Ukrainian cruise missile

Palianytsia (Паляниця, /uk/) is a Ukrainian turbojet drone missile system developed by Ukraine during the Russian invasion of Ukraine.

== Naming ==
The word palianytsia (a hearth-baked bread) is a shibboleth that has been used to unmask foreign agents in Ukraine's armed forces, who are usually unable to pronounce the word correctly.

==Background==
The weapon, a cross between a missile and a drone, took 18 months from original design to production. As it is produced in Ukraine, it sidestepped the prohibitions on using Western weapons to strike deep into Russia. The Palianytsia drone hit targets up to 600 miles from the front line, and reportedly has a hypothetical maximum range of 1200 miles.

== Description ==
On Ukraine's Independence Day (24 August 2024) Ukrainian President Zelenskyy unveiled the "missile-drone" as "a new class of weaponry" that is difficult to counter and that had already been used against Russian military targets. The unveiling came after Ukrainian authorities claimed responsibility for a strike on an ammunition depot in Voronezh Oblast that media connected with the Palyanytsya.

> [SUPPLIED RECORDS]
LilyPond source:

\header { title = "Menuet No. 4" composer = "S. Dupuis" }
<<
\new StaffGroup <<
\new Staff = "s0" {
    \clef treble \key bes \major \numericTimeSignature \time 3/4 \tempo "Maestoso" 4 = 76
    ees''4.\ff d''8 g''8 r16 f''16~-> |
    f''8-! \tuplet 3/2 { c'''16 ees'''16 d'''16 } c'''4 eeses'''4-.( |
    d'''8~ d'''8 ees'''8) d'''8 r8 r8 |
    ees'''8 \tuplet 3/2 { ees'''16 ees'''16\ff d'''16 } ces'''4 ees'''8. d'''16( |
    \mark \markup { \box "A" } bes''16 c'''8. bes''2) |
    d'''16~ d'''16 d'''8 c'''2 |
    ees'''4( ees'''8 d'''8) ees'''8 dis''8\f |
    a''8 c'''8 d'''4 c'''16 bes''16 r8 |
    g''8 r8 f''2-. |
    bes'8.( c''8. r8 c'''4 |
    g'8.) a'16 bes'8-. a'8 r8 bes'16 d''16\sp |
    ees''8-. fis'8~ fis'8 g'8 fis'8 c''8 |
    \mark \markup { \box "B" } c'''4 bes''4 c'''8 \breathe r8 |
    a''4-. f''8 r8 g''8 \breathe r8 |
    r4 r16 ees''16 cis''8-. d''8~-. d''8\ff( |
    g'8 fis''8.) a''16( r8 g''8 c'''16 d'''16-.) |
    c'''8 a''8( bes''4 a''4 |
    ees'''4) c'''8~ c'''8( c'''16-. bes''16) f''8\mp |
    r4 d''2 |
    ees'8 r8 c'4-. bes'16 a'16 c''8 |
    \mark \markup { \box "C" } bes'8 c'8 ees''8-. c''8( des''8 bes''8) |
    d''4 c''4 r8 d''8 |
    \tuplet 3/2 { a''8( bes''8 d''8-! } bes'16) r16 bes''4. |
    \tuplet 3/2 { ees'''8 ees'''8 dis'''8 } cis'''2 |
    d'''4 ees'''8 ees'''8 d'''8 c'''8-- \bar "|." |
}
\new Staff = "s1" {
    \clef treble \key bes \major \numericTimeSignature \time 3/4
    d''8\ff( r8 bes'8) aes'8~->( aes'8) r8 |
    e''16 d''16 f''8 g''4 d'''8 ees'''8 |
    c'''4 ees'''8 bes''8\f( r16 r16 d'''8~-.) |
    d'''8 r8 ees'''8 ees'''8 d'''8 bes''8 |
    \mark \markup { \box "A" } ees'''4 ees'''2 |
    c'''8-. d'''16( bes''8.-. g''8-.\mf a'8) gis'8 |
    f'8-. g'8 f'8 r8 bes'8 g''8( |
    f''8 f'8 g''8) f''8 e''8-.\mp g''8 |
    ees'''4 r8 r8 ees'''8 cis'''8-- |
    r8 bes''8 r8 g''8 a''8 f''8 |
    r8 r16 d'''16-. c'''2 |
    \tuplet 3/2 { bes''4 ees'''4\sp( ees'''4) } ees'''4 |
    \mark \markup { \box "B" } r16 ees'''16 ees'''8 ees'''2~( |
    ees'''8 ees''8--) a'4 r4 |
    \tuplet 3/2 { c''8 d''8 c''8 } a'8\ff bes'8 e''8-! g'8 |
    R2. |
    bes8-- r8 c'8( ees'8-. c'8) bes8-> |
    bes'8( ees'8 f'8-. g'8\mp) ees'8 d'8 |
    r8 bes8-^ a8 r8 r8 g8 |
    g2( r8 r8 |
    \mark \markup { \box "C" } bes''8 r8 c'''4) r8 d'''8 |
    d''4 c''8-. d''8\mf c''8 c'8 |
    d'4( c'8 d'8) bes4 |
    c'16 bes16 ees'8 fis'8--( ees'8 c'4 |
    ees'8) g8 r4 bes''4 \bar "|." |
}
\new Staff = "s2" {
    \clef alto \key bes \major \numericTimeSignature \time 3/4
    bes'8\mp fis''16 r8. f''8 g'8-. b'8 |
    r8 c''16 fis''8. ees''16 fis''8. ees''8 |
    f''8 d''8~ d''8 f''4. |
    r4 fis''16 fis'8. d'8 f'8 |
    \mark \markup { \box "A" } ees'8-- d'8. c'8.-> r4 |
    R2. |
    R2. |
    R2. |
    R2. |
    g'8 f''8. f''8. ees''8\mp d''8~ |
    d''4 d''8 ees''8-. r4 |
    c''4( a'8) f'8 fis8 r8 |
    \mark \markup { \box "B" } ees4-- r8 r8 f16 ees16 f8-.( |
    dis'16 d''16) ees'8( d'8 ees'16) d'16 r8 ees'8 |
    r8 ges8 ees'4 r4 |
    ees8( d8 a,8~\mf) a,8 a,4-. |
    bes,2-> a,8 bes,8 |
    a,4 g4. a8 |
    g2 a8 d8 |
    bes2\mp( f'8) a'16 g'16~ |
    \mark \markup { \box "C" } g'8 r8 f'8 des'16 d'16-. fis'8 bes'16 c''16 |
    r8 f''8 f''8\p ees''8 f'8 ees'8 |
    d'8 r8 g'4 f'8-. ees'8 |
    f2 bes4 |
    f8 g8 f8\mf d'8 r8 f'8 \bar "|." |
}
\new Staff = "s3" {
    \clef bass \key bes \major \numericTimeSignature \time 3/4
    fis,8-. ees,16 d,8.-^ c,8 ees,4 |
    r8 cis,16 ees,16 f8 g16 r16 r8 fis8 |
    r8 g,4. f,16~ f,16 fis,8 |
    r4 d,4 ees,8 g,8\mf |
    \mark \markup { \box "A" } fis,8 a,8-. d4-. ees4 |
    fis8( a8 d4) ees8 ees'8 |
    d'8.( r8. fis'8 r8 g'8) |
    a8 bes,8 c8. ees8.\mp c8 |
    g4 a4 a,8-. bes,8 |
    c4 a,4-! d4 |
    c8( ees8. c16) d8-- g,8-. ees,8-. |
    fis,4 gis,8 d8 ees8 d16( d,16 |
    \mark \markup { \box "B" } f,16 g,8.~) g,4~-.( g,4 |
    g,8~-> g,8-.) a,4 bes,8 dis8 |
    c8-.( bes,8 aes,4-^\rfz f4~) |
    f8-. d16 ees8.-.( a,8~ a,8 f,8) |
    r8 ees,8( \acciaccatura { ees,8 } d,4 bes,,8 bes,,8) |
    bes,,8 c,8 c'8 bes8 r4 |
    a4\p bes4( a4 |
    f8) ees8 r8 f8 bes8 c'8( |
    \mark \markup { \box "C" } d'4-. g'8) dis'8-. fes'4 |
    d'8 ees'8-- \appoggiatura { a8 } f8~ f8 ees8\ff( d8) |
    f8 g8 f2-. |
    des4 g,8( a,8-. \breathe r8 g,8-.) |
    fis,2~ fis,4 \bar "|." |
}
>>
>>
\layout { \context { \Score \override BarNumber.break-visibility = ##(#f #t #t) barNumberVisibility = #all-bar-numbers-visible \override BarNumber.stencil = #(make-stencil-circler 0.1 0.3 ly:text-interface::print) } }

> [PARTS OF THE EXERCISE]
1. Answer these questions from the article on the Palianytsia missile system:
(a) What kind of food is a palianytsia?
(b) How long did the weapon take to go from original design to production?
(c) On what date did Zelenskyy unveil the weapon?
2. Proceed with the article on the Palianytsia missile system, writing on from its final sentence.

> [OUTPUTS IN ORDER]
1.
(a) A hearth-baked bread.
(b) 18 months.
(c) 24 August 2024, Ukraine's Independence Day.

2.
The surface-launched missile features a central body with forward-positioned wings and a tail section equipped with four control surfaces, giving it a visual appearance of a cruise missile. According to the advisor to the head of the Office of the President of Ukraine Mykhailo Podolyak, the missile has a range of 600–700 km.

Two named defense analysts estimate that the Palyanytsya has a warhead of "a few tens of kilograms", i.e. considerably less than a traditional cruise missile. Another analyst believes the warhead weighs 50 kg, while a Ukrainian reserve colonel estimates the warhead to be several hundred kilograms.

According to Defense Express, on September 2, 2025, the Palianytsia weighs 320 kilograms, including up to 100 kilograms of payload. Its maximum range is 650 kilometers, with an operational altitude between 15 and 500 meters, and a cruising speed of 900 kilometers per hour.

The system is guided by GPS and an inertial navigation system. Launch is carried out with a solid rocket booster, which is jettisoned before switching to the main propulsion of a turbojet engine.

The Palyanytsya measures 3.5 meters in length with a wingspan of 1.7 meters.

=== Propulsion ===

Although the Palyanytsya has been termed a rocket drone, it is powered by a turbojet engine.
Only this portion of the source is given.